Solaire hors réseau en Afrique : le Maroc mise sur la stabilité et la durabilité
Le Maroc confirme son statut d’acteur africain de premier plan dans le développement de l’énergie solaire hors réseau. Dans un contexte international marqué par l’urgence climatique et la nécessité d’élargir l’accès à une énergie propre et fiable, le Royaume se distingue par la cohérence et la stabilité de sa stratégie énergétique, comme le souligne un récent rapport de l’Agence internationale pour les énergies renouvelables (IRENA).
Selon cette analyse, le Maroc dispose d’une capacité solaire hors réseau significative, notamment dans les systèmes solaires domestiques de plus de 50 watts. Entre 2019 et 2024, cette capacité s’est maintenue à environ 10,2 MW, illustrant l’existence d’un parc installé arrivé à maturité, correctement entretenu et pensé pour durer. Cette stabilité contraste avec les fortes variations observées dans d’autres pays du continent, où la croissance rapide s’accompagne parfois de défis en matière de qualité et de maintenance.
Au-delà de l’usage domestique, le solaire hors réseau marocain couvre des besoins stratégiques essentiels. Le pompage solaire, crucial pour l’agriculture et l’accès à l’eau potable, a enregistré une progression régulière, passant de moins de 1 MW en 2015 à plus de 1,5 MW en 2024. Les autres systèmes photovoltaïques hors réseau, bien qu’en léger recul, conservent une capacité notable dépassant les 11 MW, témoignant de la diversité des applications déployées sur le territoire.
Ces installations bénéficient à des milliers de foyers, mais aussi à des écoles, des centres de santé et des petites entreprises situés dans des zones éloignées du réseau électrique. Elles contribuent ainsi au développement socio-économique local, à l’amélioration des services de base et à la réduction des inégalités territoriales.
La performance du Maroc dans ce segment s’inscrit dans une vision énergétique de long terme. Le Royaume vise à porter la part des énergies renouvelables à plus de 52 % de son mix électrique d’ici 2030, en s’appuyant sur un cadre réglementaire structuré et des programmes publics ambitieux. Le Programme d’électrification rurale globale (PERG) a joué un rôle déterminant en permettant d’atteindre un taux d’électrification élevé, réduisant le recours au hors réseau comme solution principale.

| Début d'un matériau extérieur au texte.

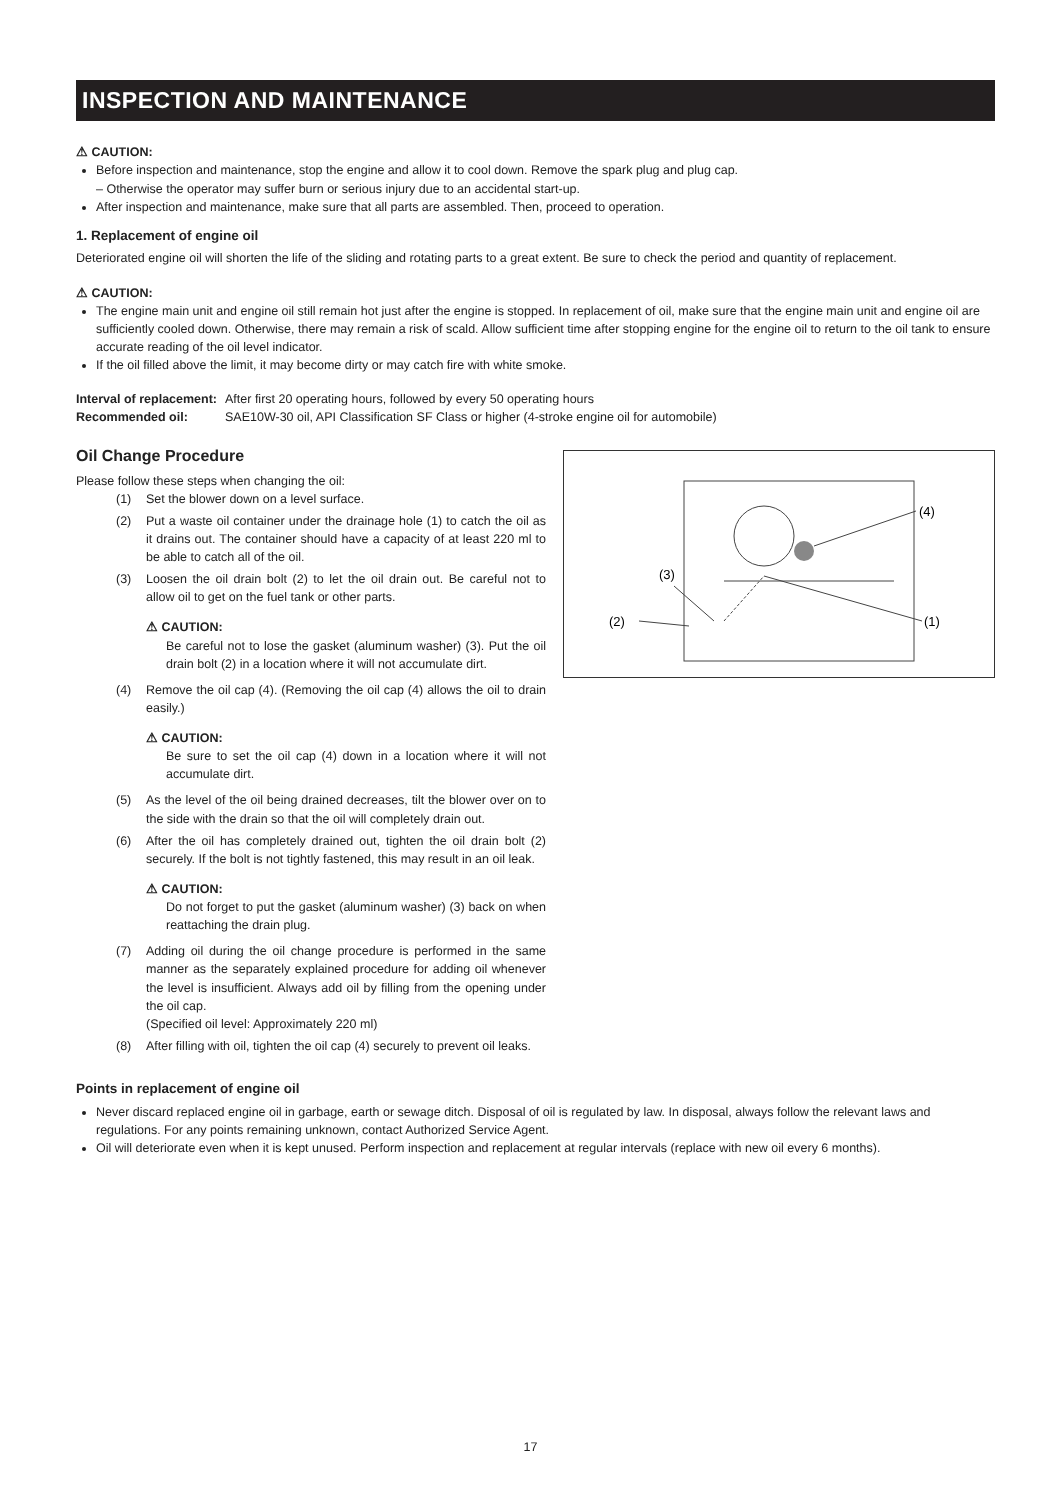INSPECTION AND MAINTENANCE
⚠ CAUTION:
Before inspection and maintenance, stop the engine and allow it to cool down. Remove the spark plug and plug cap.
– Otherwise the operator may suffer burn or serious injury due to an accidental start-up.
After inspection and maintenance, make sure that all parts are assembled. Then, proceed to operation.
1. Replacement of engine oil
Deteriorated engine oil will shorten the life of the sliding and rotating parts to a great extent. Be sure to check the period and quantity of replacement.
⚠ CAUTION:
The engine main unit and engine oil still remain hot just after the engine is stopped. In replacement of oil, make sure that the engine main unit and engine oil are sufficiently cooled down. Otherwise, there may remain a risk of scald. Allow sufficient time after stopping engine for the engine oil to return to the oil tank to ensure accurate reading of the oil level indicator.
If the oil filled above the limit, it may become dirty or may catch fire with white smoke.
| Interval of replacement: | After first 20 operating hours, followed by every 50 operating hours |
| Recommended oil: | SAE10W-30 oil, API Classification SF Class or higher (4-stroke engine oil for automobile) |
Oil Change Procedure
Please follow these steps when changing the oil:
(1) Set the blower down on a level surface.
(2) Put a waste oil container under the drainage hole (1) to catch the oil as it drains out. The container should have a capacity of at least 220 ml to be able to catch all of the oil.
(3) Loosen the oil drain bolt (2) to let the oil drain out. Be careful not to allow oil to get on the fuel tank or other parts.
⚠ CAUTION:
Be careful not to lose the gasket (aluminum washer) (3). Put the oil drain bolt (2) in a location where it will not accumulate dirt.
(4) Remove the oil cap (4). (Removing the oil cap (4) allows the oil to drain easily.)
⚠ CAUTION:
Be sure to set the oil cap (4) down in a location where it will not accumulate dirt.
(5) As the level of the oil being drained decreases, tilt the blower over on to the side with the drain so that the oil will completely drain out.
(6) After the oil has completely drained out, tighten the oil drain bolt (2) securely. If the bolt is not tightly fastened, this may result in an oil leak.
⚠ CAUTION:
Do not forget to put the gasket (aluminum washer) (3) back on when reattaching the drain plug.
(7) Adding oil during the oil change procedure is performed in the same manner as the separately explained procedure for adding oil whenever the level is insufficient. Always add oil by filling from the opening under the oil cap.
(Specified oil level: Approximately 220 ml)
(8) After filling with oil, tighten the oil cap (4) securely to prevent oil leaks.
(4)
(3)
(2)
(1)
Points in replacement of engine oil
Never discard replaced engine oil in garbage, earth or sewage ditch. Disposal of oil is regulated by law. In disposal, always follow the relevant laws and regulations. For any points remaining unknown, contact Authorized Service Agent.
Oil will deteriorate even when it is kept unused. Perform inspection and replacement at regular intervals (replace with new oil every 6 months).
17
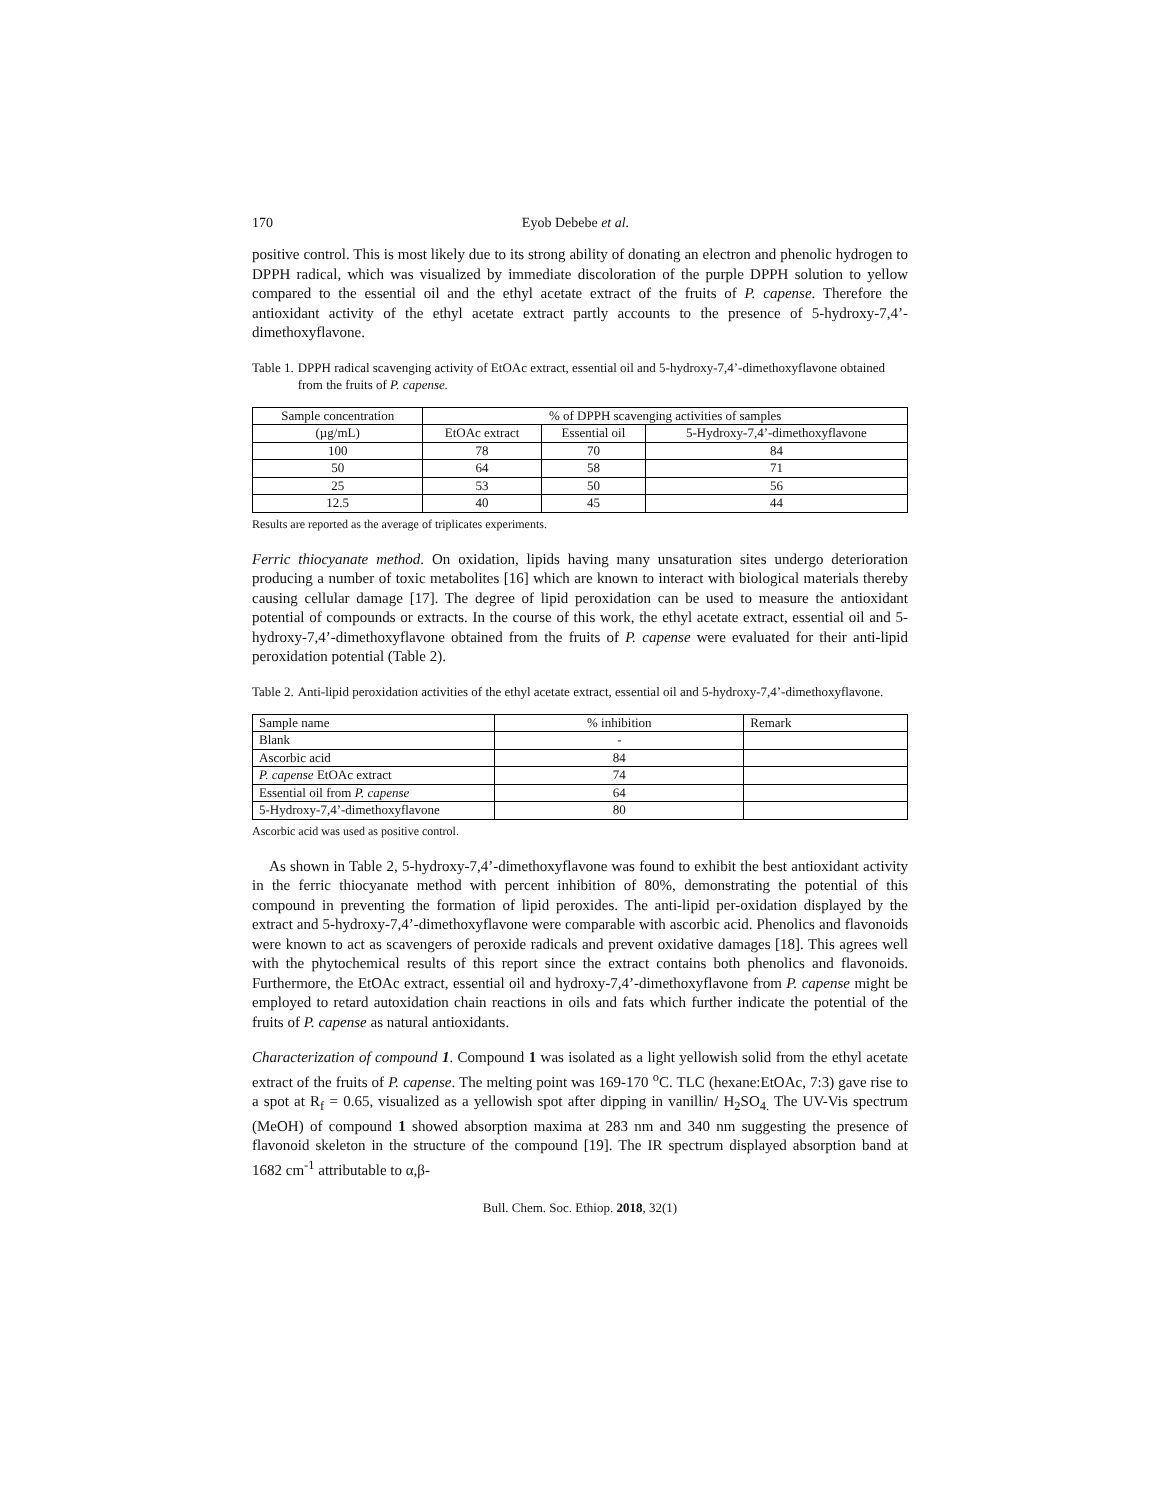170 Eyob Debebe et al.
positive control. This is most likely due to its strong ability of donating an electron and phenolic hydrogen to DPPH radical, which was visualized by immediate discoloration of the purple DPPH solution to yellow compared to the essential oil and the ethyl acetate extract of the fruits of P. capense. Therefore the antioxidant activity of the ethyl acetate extract partly accounts to the presence of 5-hydroxy-7,4’-dimethoxyflavone.
Table 1. DPPH radical scavenging activity of EtOAc extract, essential oil and 5-hydroxy-7,4’-dimethoxyflavone obtained from the fruits of P. capense.
| Sample concentration | % of DPPH scavenging activities of samples | | |
| --- | --- | --- | --- |
| (µg/mL) | EtOAc extract | Essential oil | 5-Hydroxy-7,4’-dimethoxyflavone |
| 100 | 78 | 70 | 84 |
| 50 | 64 | 58 | 71 |
| 25 | 53 | 50 | 56 |
| 12.5 | 40 | 45 | 44 |
Results are reported as the average of triplicates experiments.
Ferric thiocyanate method. On oxidation, lipids having many unsaturation sites undergo deterioration producing a number of toxic metabolites [16] which are known to interact with biological materials thereby causing cellular damage [17]. The degree of lipid peroxidation can be used to measure the antioxidant potential of compounds or extracts. In the course of this work, the ethyl acetate extract, essential oil and 5-hydroxy-7,4’-dimethoxyflavone obtained from the fruits of P. capense were evaluated for their anti-lipid peroxidation potential (Table 2).
Table 2. Anti-lipid peroxidation activities of the ethyl acetate extract, essential oil and 5-hydroxy-7,4’-dimethoxyflavone.
| Sample name | % inhibition | Remark |
| Blank | - | |
| Ascorbic acid | 84 | |
| P. capense EtOAc extract | 74 | |
| Essential oil from P. capense | 64 | |
| 5-Hydroxy-7,4’-dimethoxyflavone | 80 | |
Ascorbic acid was used as positive control.
As shown in Table 2, 5-hydroxy-7,4’-dimethoxyflavone was found to exhibit the best antioxidant activity in the ferric thiocyanate method with percent inhibition of 80%, demonstrating the potential of this compound in preventing the formation of lipid peroxides. The anti-lipid per-oxidation displayed by the extract and 5-hydroxy-7,4’-dimethoxyflavone were comparable with ascorbic acid. Phenolics and flavonoids were known to act as scavengers of peroxide radicals and prevent oxidative damages [18]. This agrees well with the phytochemical results of this report since the extract contains both phenolics and flavonoids. Furthermore, the EtOAc extract, essential oil and hydroxy-7,4’-dimethoxyflavone from P. capense might be employed to retard autoxidation chain reactions in oils and fats which further indicate the potential of the fruits of P. capense as natural antioxidants.
Characterization of compound 1. Compound 1 was isolated as a light yellowish solid from the ethyl acetate extract of the fruits of P. capense. The melting point was 169-170 <sup>o</sup>C. TLC (hexane:EtOAc, 7:3) gave rise to a spot at R<sub>f</sub> = 0.65, visualized as a yellowish spot after dipping in vanillin/ H<sub>2</sub>SO<sub>4.</sub> The UV-Vis spectrum (MeOH) of compound 1 showed absorption maxima at 283 nm and 340 nm suggesting the presence of flavonoid skeleton in the structure of the compound [19]. The IR spectrum displayed absorption band at 1682 cm<sup>-1</sup> attributable to α,β-
Bull. Chem. Soc. Ethiop. 2018, 32(1)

Dans ce contexte, l’énergie solaire hors réseau intervient surtout comme un complément ciblé, destiné aux zones les plus isolées ou à des usages spécifiques. Le Maroc développe ainsi des projets pilotes de kits solaires individuels, de pompage agricole et de mini-réseaux hybrides, intégrant progressivement des solutions de stockage afin d’assurer une fourniture continue d’électricité.
Des défis subsistent toutefois, notamment l’accès au financement pour les populations vulnérables, la maintenance des équipements dans les zones reculées et le déploiement à grande échelle des technologies de stockage. Autant d’enjeux qui conditionneront la pérennité et l’extension de ces solutions.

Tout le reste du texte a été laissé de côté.